Cities Are Like Women (Can’t You Find a Home in Her?)

by Charlotte E. Wilde

Barefoot in the kitch[en]

She was beautiful in the way only an American promise land can be, with a rigid alabaster facade and best-kept-secrets abound. Blessed with perfect comic timing her laugh was always right on cue, but she takes her confidences as seriously as she takes herself so don’t look too closely— a row of grinning pearly whites reveal nicotine like zebra stripes and a layer of rouge on cheeks thick enough to stain. Too much pavement not enough soul, too much honkey-tonk not enough drear and whisper; sure, she’ll suck your breath away, but you’ll find she’s stratified her affection.  And while it’s impossible not to appreciate the skyline in her smile, when I reach to touch the kitsch of her Broadway lips my mind never failed to tug me away.

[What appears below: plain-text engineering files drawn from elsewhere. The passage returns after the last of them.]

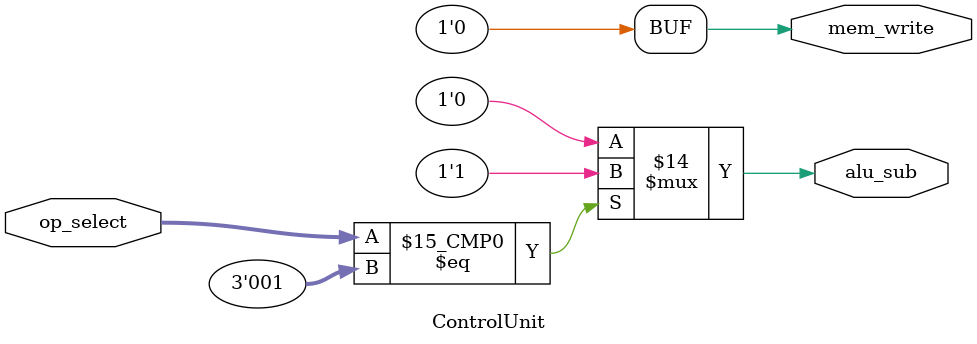
<source format=v>
module ControlUnit (
    input [2:0] op_select,
    output reg alu_sub,
    output reg mem_write
);
    always @(*) begin
        // Control signals based on op_select
        case (op_select)
            3'b000: begin // ADD
                alu_sub = 1'b0;
                mem_write = 1'b0;
            end
            3'b001: begin // SUB
                alu_sub = 1'b1;
                mem_write = 1'b0;
            end
            3'b010: begin // AND
                alu_sub = 1'b0;
                mem_write = 1'b0;
            end
            3'b011: begin // OR
                alu_sub = 1'b0;
                mem_write = 1'b0;
            end
            3'b100: begin // MUL
                alu_sub = 1'b0;
                mem_write = 1'b0;
            end
            3'b101: begin // DIV
                alu_sub = 1'b0;
                mem_write = 1'b0;
            end
            default: begin
                alu_sub = 1'b0;
                mem_write = 1'b0;
            end
        endcase
    end
endmodule


</source>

In an instant memory turns to the shape shifting streets of another, how they wavered from ethereally whimsical to breathtaking violence in the span of an afternoon’s walk or a busker-filled metro ride. How an open handed invitation called lovers and strangers alike to climb right down into the marrow of her bones and pop back up again with the rest of the rat-eyed-dreamers, or lose oneself in cobblestone streets, cafés, and monuments’ cliche strung rooftops. That was Paris for you, all mystery and manners with a seething soft underbelly of sin. Whereas N* here, she’s your typical southern belle: pomp and circumstance and a neon lit smile hiding anything that might be considered immediately authentic.

Still, no matter how harsh the misery we choose, it is somehow more palatable than the misery imposed upon us— a common theme amongst those who make a foreign city home or the rootless of any sort.  It’s the thrill of finding isolation in the throng of a city not our own, the pulsing surge of a crowd or ebb and flow of river that resists the shade of what we’ve known. It’s the synesthesia of streets and colors that become maps and tastes when we close our eyes, a modern mess of graffiti memories that people our solitude as we embrace the role of Baudelairian flâneur, buoy-less, a mind tethered only to the unknown.

So I walk her streets, memorize her curves and little sighs that indicate a path right or wrong and yeah, she’s beautiful, but presentation’s never been a ruse intended to reveal childhoods spent chasing fireflies barefoot in the grass. No, N doesn’t take kindly to strangers— she’s all “bless your heart,” but inside I know she’s gnashing her teeth as she kneads her biscuits. Her paste jewels and gritty glamour offer no harbor in a storm. But blonde tresses curling just-so call to fingers, and promises of morning-after intimacy keep flickering hope alive… so here I remain, touching her but thinking of you.

I certainly can’t judge anyone’s manner of attempted intimacy or accrued affection, but you know what they say: behind every beautiful face is someone who’s sick of putting up with their shit. This sort of self-fulfilling prophecy has always been my downfall; cities are like women and, as for me me, well, I’ll always have Paris.

It’s only ever been you.

*Name changed to protect the guilty.